Transcribe the forum thread below from "require 'open-uri'" up to and including "def parse_4chan_thread_url(thread_url)".

### Extract provided
----

This forum is in archive mode. You will not be able to post new content.

Author Topic: 4chan image download in Ruby  (Read 1105 times)

0 Members and 1 Guest are viewing this topic.

Offline Fur

  • Knight
  • **
  • Posts: 216
  • Cookies: 34
    • View Profile
4chan image download in Ruby
« on: October 07, 2014, 05:42:24 PM »
Wrote this a few hours ago for the obvious reason.

Code: (Ruby) [Select]
# 4chan-image-downloader.rb
# Ruby script to download images from 4chan threads.
# Author: Fur
# Date: 15th Oct 2014
# Usage: 4chan-image-downloader.rb 4chan.org/board/thread /dir/to/download/images/to
# Notes:
  # Files in the directory will be overwritten, so be careful!
 
require 'open-uri'
require 'json'
require 'fileutils'

require 'trollop'
require 'colored'

VERSION = "0.2.3"

# Parse a 4chan thread url.
# Returns hash containing board and thread number.
def parse_4chan_thread_url(thread_url)
  match_result = thread_url.match /4chan\.org\/(\w{1,4})\/thread\/(\d+)/
  if !match_result
    throw ArgumentError, "Url was not a valid 4chan thread url!"
  end
 
  return {:board => match_result.captures[0], :thread_number => match_result.captures[1]}
end
 
# Download and parse information about a 4chan thread and parse as JSON
# See: https://github.com/4chan/4chan-API
# board is the board that the thread was posted in.

----

### Dataset records
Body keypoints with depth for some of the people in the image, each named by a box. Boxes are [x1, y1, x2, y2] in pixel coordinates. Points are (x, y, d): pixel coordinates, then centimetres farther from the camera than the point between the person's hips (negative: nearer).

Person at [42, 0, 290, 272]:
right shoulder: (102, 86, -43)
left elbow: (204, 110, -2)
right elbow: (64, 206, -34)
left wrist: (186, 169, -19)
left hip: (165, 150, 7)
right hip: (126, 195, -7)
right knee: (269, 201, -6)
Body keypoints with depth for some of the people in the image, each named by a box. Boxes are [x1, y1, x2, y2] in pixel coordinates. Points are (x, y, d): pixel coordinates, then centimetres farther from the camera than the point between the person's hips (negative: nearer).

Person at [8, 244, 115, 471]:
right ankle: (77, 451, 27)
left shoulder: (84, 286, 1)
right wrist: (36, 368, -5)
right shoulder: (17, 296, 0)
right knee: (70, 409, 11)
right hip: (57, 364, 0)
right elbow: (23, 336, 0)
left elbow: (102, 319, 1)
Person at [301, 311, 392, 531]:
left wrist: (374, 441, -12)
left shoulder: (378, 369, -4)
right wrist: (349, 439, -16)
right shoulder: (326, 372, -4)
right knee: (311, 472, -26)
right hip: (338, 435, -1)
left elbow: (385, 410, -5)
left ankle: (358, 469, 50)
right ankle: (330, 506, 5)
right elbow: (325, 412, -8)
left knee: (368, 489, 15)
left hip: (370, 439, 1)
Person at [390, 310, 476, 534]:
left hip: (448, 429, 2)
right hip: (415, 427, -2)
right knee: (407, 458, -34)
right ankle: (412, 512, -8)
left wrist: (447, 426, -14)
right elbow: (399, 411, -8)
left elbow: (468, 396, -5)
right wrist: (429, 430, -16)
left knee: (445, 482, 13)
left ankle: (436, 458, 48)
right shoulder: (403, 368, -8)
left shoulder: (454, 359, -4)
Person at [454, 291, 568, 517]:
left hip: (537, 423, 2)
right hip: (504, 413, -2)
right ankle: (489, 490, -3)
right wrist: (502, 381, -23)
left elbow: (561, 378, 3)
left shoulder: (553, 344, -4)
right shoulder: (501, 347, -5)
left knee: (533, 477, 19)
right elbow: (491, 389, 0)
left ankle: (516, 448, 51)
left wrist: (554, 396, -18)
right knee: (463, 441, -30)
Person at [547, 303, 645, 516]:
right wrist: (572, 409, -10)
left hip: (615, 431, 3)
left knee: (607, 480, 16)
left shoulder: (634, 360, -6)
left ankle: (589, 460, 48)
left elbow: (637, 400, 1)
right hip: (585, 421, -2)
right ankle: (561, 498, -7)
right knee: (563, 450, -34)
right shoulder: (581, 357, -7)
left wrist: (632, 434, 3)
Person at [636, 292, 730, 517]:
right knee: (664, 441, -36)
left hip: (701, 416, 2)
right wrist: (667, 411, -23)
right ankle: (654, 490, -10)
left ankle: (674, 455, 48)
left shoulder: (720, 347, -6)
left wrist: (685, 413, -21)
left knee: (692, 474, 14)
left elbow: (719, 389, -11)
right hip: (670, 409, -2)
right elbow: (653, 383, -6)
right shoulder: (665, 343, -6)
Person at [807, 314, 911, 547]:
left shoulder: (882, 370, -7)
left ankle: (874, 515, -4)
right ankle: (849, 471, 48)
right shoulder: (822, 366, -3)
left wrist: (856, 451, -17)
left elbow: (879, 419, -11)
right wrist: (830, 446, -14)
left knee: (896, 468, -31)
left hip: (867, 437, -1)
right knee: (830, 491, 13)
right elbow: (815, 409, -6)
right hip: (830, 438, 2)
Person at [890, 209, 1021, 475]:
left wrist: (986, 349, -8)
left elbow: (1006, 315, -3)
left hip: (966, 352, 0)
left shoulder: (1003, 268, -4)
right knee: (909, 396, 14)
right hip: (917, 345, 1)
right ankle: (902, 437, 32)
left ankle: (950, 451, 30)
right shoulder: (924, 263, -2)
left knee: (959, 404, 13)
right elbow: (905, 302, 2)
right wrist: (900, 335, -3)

----

### Solution to the problem
require 'open-uri'
require 'json'
require 'fileutils'

require 'trollop'
require 'colored'

VERSION = "0.2.3"

# Parse a 4chan thread url.
# Returns hash containing board and thread number.
def parse_4chan_thread_url(thread_url)